To-do item:
Your reply must be the number of lines in the entries that hold the word "جبهه", and nothing else.

Source information:
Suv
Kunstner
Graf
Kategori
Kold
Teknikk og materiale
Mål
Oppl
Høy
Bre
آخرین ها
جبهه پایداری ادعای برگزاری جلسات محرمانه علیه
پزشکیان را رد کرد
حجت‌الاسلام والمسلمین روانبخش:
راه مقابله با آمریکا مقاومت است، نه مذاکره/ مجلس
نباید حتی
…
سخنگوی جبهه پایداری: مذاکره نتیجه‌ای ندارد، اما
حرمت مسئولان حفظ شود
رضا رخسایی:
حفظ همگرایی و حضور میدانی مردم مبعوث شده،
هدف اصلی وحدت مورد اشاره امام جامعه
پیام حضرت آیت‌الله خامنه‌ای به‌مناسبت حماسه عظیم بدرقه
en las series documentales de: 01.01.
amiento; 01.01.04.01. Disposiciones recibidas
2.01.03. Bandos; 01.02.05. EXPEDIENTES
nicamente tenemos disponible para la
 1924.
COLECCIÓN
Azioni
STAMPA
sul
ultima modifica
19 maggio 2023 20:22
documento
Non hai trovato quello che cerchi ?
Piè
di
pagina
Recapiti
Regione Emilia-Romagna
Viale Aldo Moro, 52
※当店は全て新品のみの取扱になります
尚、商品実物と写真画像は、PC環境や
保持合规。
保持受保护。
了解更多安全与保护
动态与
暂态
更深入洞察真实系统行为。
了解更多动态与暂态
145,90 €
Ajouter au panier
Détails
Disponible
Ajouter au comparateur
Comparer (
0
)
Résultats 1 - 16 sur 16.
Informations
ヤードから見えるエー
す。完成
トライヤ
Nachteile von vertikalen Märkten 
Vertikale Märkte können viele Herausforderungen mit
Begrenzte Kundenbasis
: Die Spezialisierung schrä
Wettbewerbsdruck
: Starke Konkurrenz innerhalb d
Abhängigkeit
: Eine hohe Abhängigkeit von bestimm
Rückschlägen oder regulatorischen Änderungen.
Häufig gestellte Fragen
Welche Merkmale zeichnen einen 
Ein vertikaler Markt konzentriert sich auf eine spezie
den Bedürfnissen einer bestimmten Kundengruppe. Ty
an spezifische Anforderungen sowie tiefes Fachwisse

Answer box:
2